[What the task requires] The lines to copy are those holding the string "concentration" in the entries below.
--- Entries supplied Enclosed Below ---
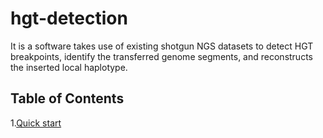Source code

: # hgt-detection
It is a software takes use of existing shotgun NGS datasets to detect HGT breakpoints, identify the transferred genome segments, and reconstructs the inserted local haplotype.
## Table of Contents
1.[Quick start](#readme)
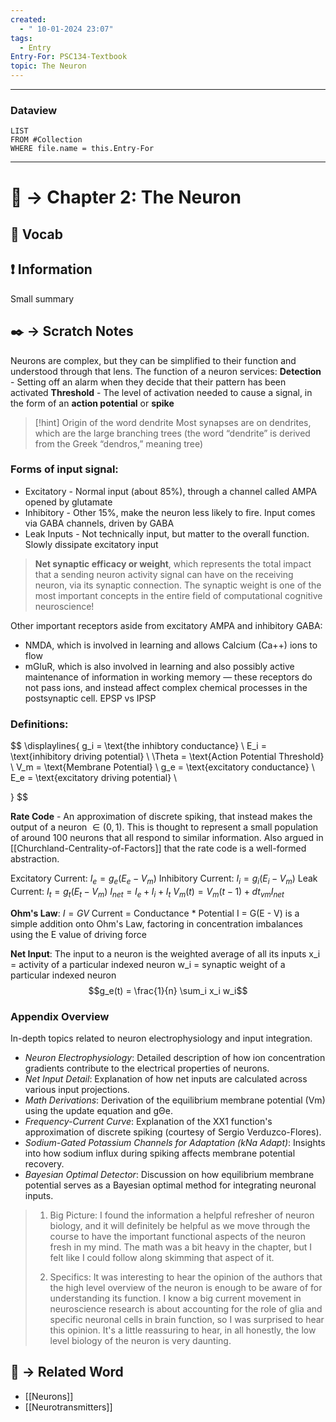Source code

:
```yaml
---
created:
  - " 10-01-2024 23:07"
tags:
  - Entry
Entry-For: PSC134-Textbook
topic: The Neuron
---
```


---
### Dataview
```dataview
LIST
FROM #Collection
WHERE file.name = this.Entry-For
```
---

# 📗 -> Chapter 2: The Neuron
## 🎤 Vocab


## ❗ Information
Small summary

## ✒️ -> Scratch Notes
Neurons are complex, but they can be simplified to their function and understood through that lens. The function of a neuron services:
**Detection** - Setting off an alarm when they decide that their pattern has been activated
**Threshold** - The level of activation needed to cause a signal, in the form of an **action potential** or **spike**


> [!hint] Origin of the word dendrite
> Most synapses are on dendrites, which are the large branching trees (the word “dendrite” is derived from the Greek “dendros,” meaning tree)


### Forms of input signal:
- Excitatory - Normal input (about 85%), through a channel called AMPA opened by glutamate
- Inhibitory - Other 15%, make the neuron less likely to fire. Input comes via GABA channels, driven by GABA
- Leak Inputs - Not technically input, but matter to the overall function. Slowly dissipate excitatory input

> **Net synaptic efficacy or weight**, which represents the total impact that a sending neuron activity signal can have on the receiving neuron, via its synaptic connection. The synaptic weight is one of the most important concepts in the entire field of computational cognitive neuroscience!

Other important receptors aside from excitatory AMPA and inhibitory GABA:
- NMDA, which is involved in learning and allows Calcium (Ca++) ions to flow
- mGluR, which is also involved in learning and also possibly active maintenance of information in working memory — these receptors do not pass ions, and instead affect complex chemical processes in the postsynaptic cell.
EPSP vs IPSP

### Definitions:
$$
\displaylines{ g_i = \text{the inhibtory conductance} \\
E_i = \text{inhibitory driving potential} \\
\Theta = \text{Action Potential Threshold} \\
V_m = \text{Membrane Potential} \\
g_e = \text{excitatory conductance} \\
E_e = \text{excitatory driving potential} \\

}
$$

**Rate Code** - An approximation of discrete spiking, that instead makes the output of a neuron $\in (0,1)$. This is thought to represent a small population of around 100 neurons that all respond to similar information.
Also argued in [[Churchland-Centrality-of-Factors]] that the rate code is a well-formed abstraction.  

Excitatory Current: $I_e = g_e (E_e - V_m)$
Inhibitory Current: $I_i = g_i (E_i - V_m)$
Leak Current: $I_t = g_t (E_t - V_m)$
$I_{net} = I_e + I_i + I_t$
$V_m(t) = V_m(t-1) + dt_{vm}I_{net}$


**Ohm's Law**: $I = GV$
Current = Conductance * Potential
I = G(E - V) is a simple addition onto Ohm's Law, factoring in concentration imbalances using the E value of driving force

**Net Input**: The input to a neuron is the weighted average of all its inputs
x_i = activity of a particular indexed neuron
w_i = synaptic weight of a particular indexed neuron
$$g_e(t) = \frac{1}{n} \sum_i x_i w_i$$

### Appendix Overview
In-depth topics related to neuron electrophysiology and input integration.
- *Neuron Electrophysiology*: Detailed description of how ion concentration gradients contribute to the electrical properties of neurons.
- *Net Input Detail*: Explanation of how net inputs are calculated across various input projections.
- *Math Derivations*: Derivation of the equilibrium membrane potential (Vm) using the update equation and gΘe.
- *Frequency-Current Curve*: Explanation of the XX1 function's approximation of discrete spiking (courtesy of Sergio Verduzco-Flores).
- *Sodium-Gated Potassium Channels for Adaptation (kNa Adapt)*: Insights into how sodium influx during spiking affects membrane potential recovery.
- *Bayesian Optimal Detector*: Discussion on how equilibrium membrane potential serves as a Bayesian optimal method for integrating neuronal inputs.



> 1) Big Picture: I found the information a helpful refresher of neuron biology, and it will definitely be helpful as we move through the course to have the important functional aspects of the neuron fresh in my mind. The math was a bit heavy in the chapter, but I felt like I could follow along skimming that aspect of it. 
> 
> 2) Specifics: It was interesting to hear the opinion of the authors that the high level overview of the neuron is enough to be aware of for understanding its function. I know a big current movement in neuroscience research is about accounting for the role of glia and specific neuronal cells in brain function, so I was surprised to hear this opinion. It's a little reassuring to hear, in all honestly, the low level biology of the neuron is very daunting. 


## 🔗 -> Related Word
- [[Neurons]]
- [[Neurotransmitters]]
--- End of Enclosed Entries supplied ---
[Completed task]
I = G(E - V) is a simple addition onto Ohm's Law, factoring in concentration imbalances using the E value of driving force
- *Neuron Electrophysiology*: Detailed description of how ion concentration gradients contribute to the electrical properties of neurons.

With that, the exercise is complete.